The cocktail trends to expect in 2017
According to Vogue the spirits industry has never been more exciting or more poised for disruption in 2017. Here, some of the industry’s most innovative mixologists break down the cocktail trends on tap this year.
Here's what they are saying...
Locals Only
“More and more often, I have guests who sit down and immediately ask what I might have in the way of a local spirit or beer,” says Anne Robinson, head bartender at Westlight, the new, always-busy rooftop bar in Williamsburg’s William Vale hotel. “People are getting more adventurous and are curious to learn about these new producers that are popping up not just in New York, but across the country, so I think that instead of having their say, rum and coke with an old standby, 2017 will see people giving that new liquor that was distilled a few subway stops away a chance.”
Rum, the New Tequila?
“2016 was all about tequila for me,” says Robinson. I have a feeling 2017 will end up being massively about rum.

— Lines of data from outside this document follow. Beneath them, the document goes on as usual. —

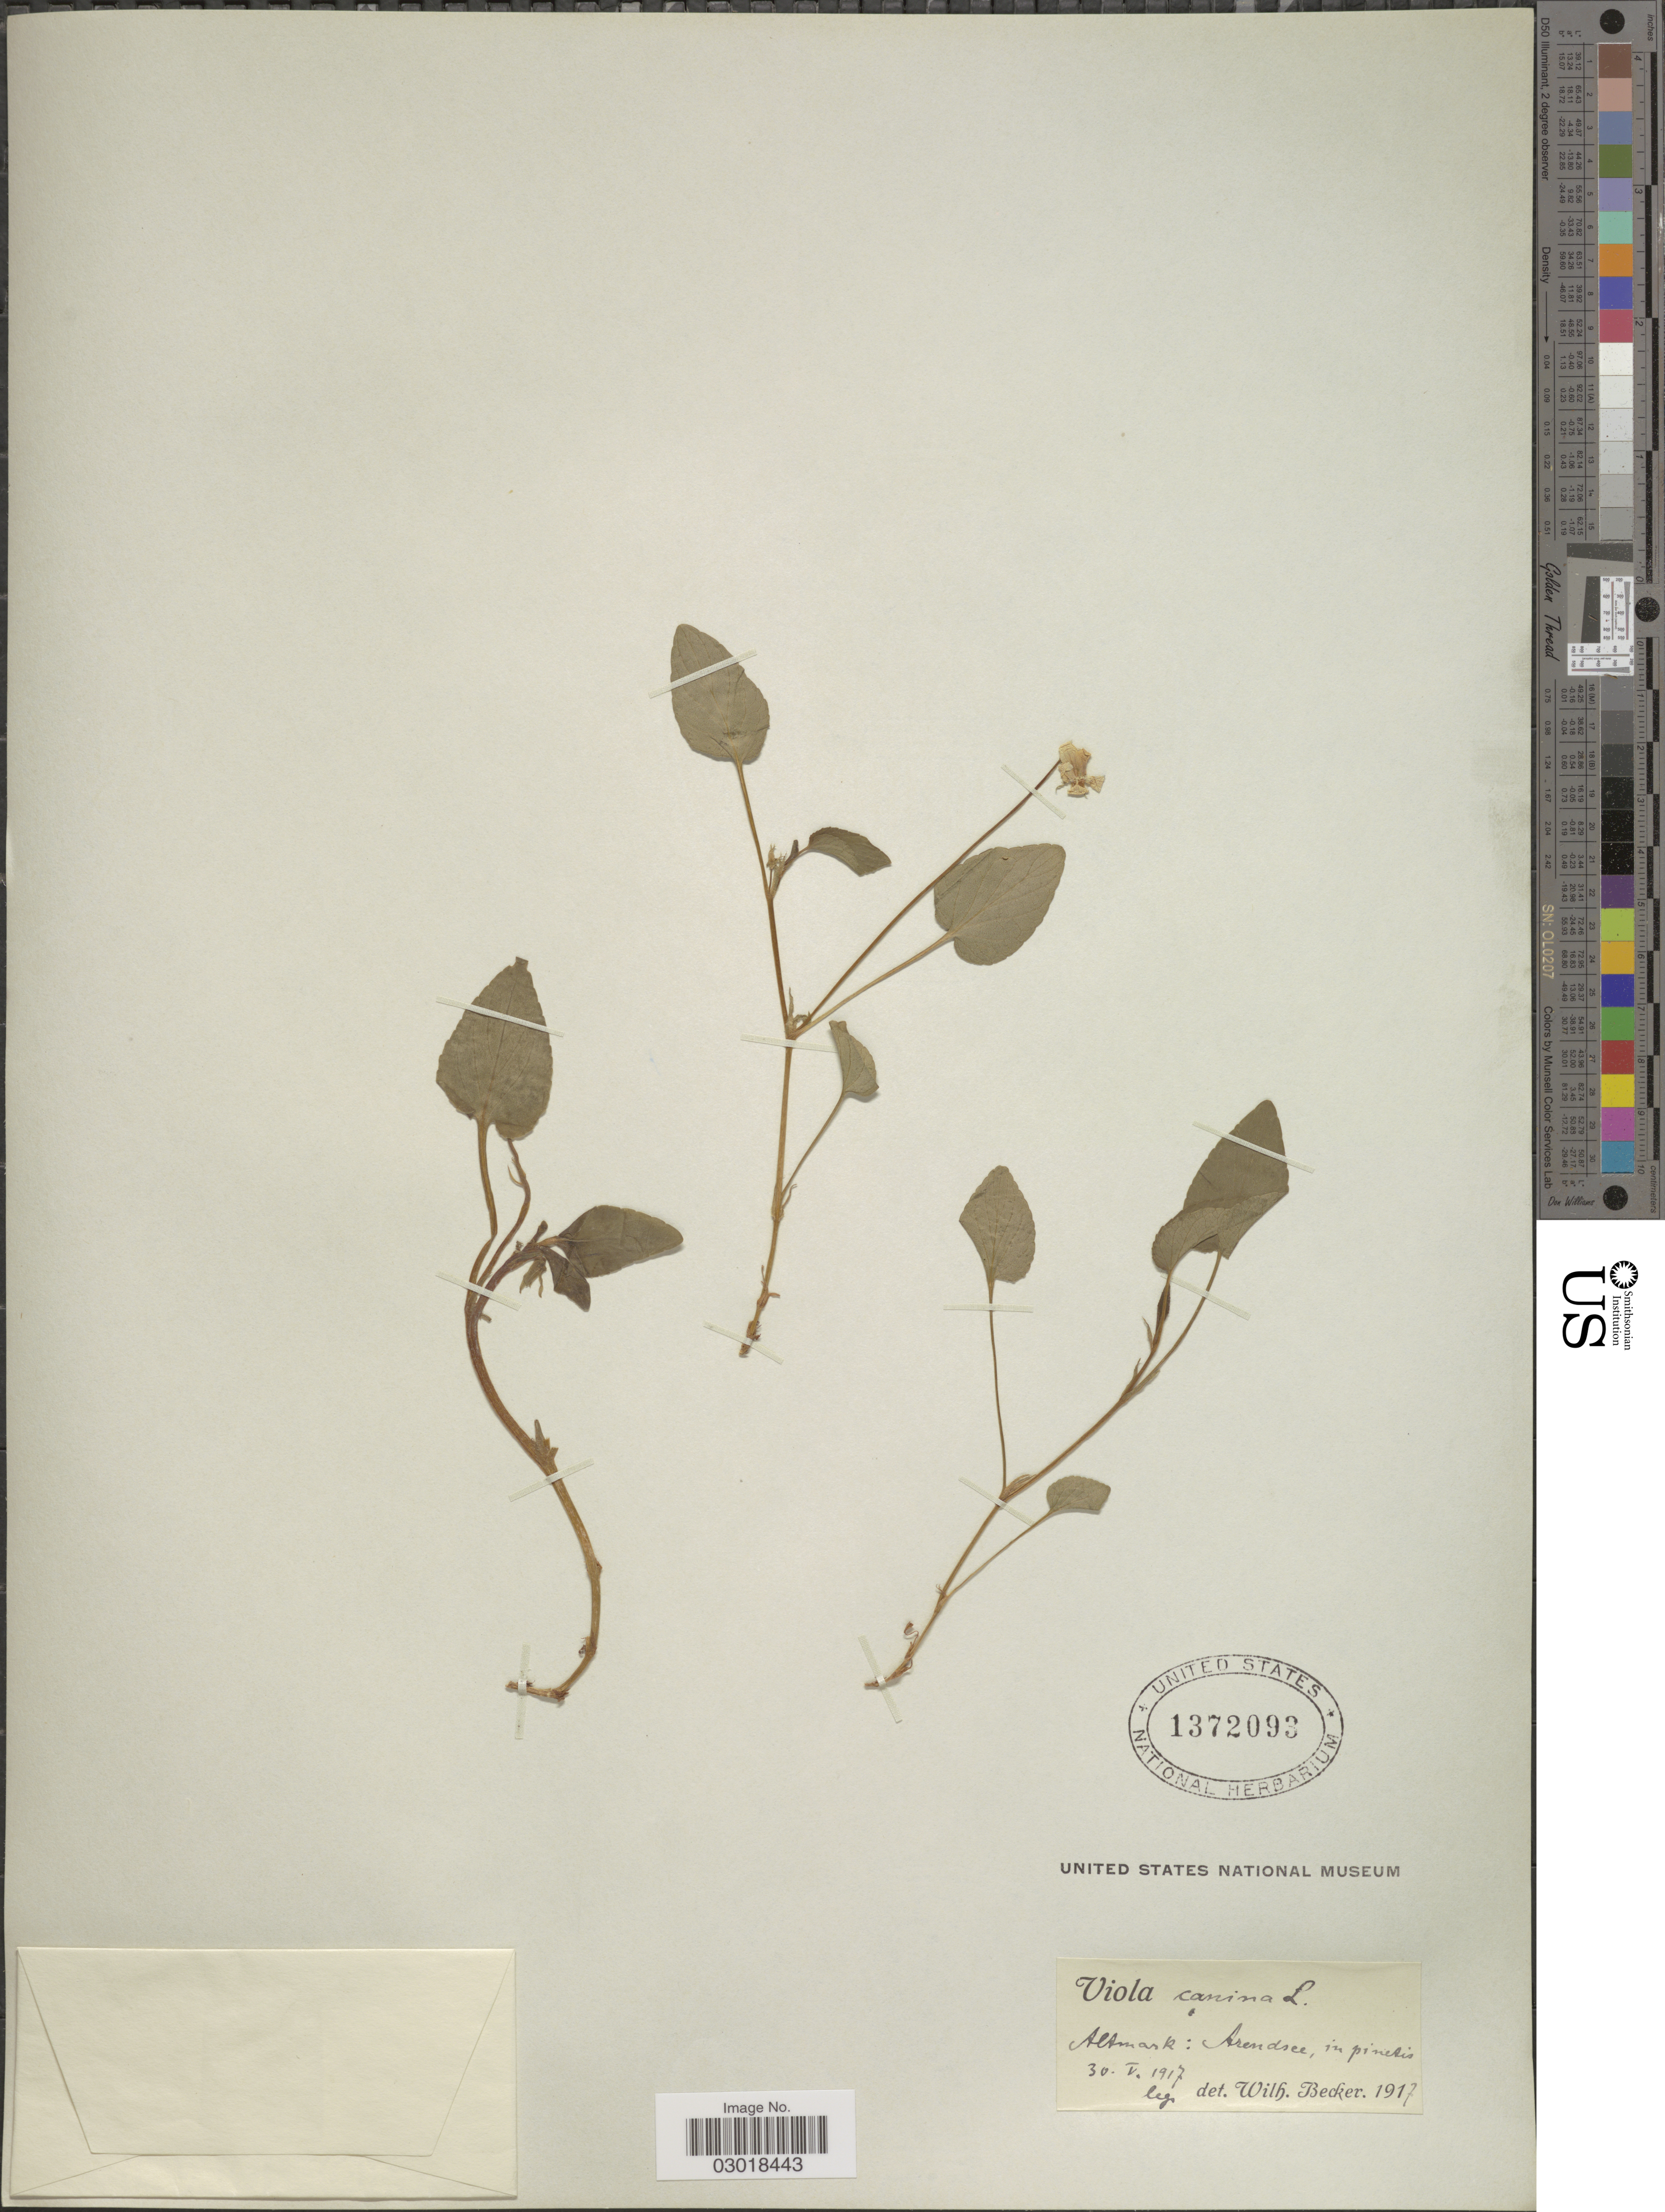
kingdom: Plantae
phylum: Tracheophyta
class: Magnoliopsida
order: Malpighiales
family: Violaceae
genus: Viola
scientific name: Viola canina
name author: L.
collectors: W. Becker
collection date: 1917-05-30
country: Germany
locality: Altmark: Arendsee, in pinetis.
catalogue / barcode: US 1372093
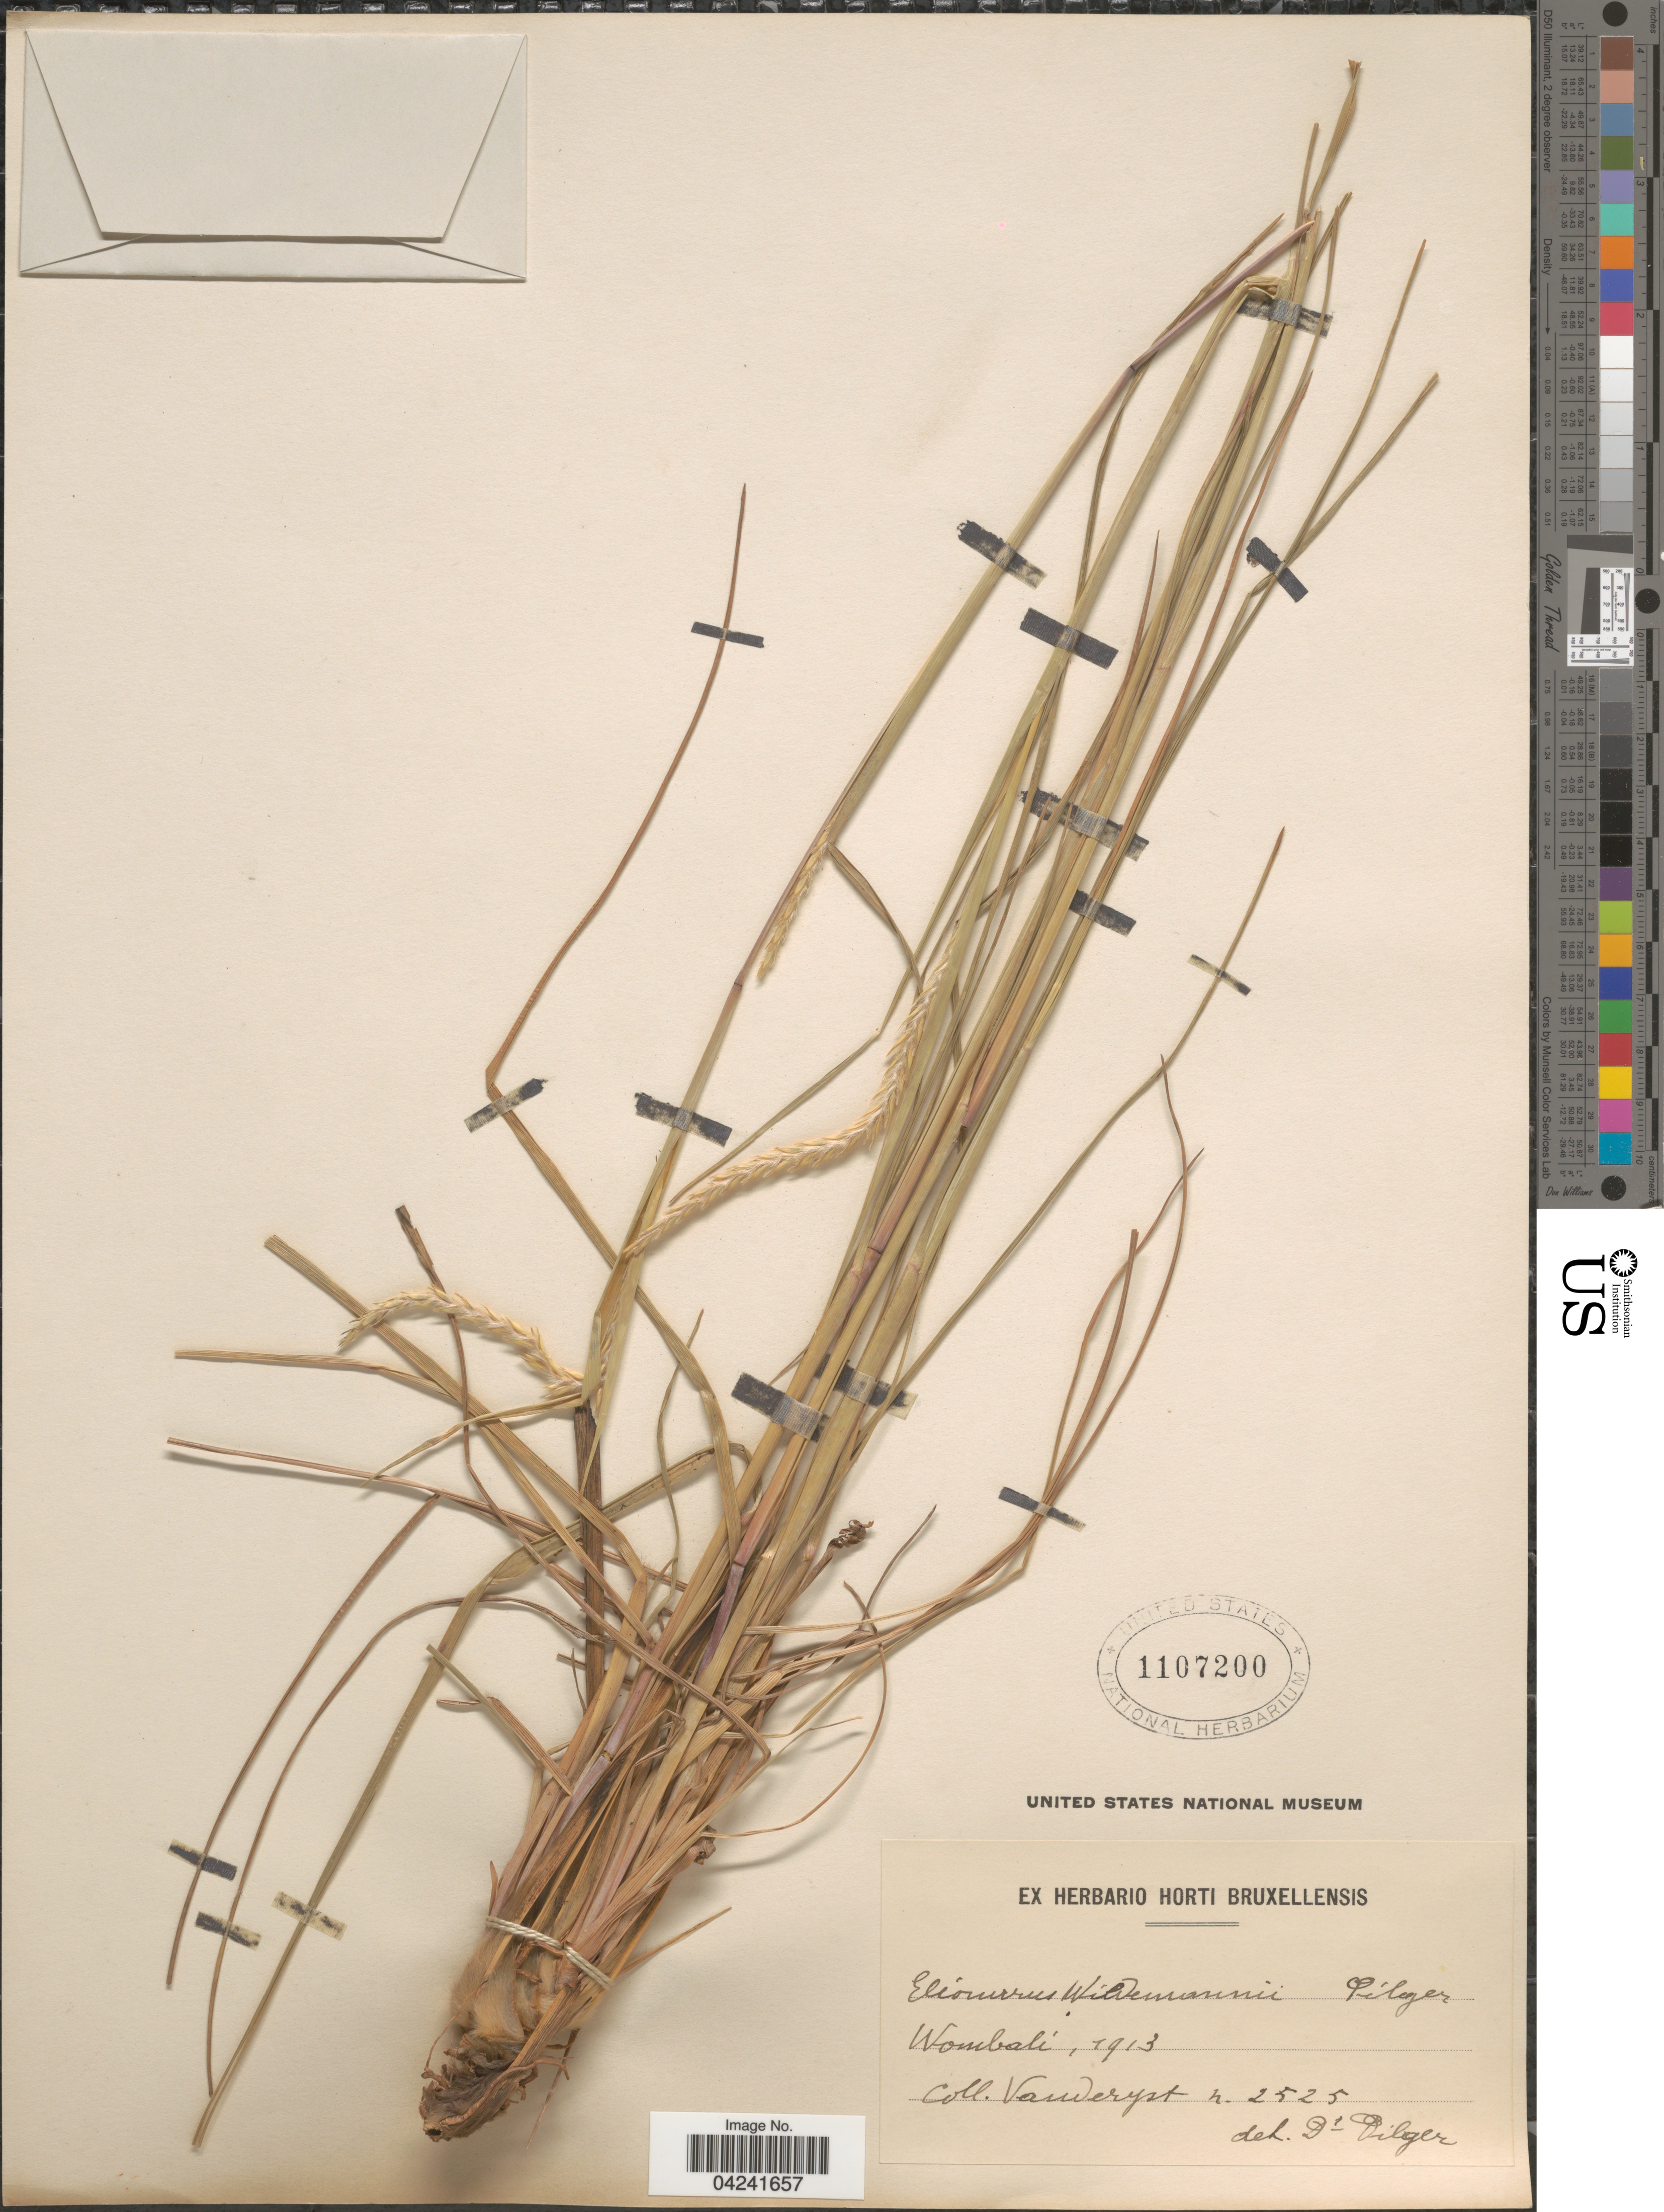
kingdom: Plantae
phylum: Tracheophyta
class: Liliopsida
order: Poales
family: Poaceae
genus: Loxodera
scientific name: Loxodera ledermannii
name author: (Pilg.) Clayton ex Launert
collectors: Vanderyst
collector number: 2525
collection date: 1913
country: Congo, Democratic Republic of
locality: Wombali.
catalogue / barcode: US 1107200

Maybe that’s because I’m headed to Martinique for a bit very soon, and imagine touring those distilleries and drinking my weight in Ti Punches will influence my passion for sugar cane pretty heavily. Rum just makes me think of sunshine and good vibes, which I think we’ll need a lot of in 2017.”
A Return to Fine Dining
“Drink trends for 2017 — and the industry as a whole — will be about putting the emphasis back on the guest experience and returning to the era of fine dining. Attention to detail — serviceware, glassware, ice programs — and making as much as possible in-house, or incorporating local producers of spirits and ingredients will be important,” says Frankie Solarik, co-owner of Toronto’s BarChef, a dimly lit haunt in the city’s ultra-hip Queen West stretch. “With guests having increased access to information through the Internet, I feel people working in the industry are appreciating this and really starting to consider themselves professionals and taking great pride in providing the guest an exceptional experience.”
Less Juice, More Spirits
“In the past, there has been a big influence in the industry with speakeasies and library style designs,” says Solarik. “I feel we’re going to be getting away from this and moving towards a more contemporary and progressive approach – not only with design, but also with cocktail programs and glassware. As a whole, guests are becoming more adventurous with their palates and moving towards more spirit-forward options on cocktail menus. Darker spirits like rum, bourbon, etc., will increase, moving into more adventurous flavors like Islay scotch and mezcals.”
Getting High
“Whiskey and soda, whiskey and ginger, gin and tonic, rum and coke. They are all simple spirit-mixer combinations, and yet, so very popular,” says Chicago-based bartender Julia Momose, who made Food & Wine’s short but sweet ‘Best New Mixologists of 2016’ list. “More and more bartenders are taking highball and diving into the two-ingredient combination to a deeper level by switching up the ingredients, and paying more attention to the method of building this beautiful drink.”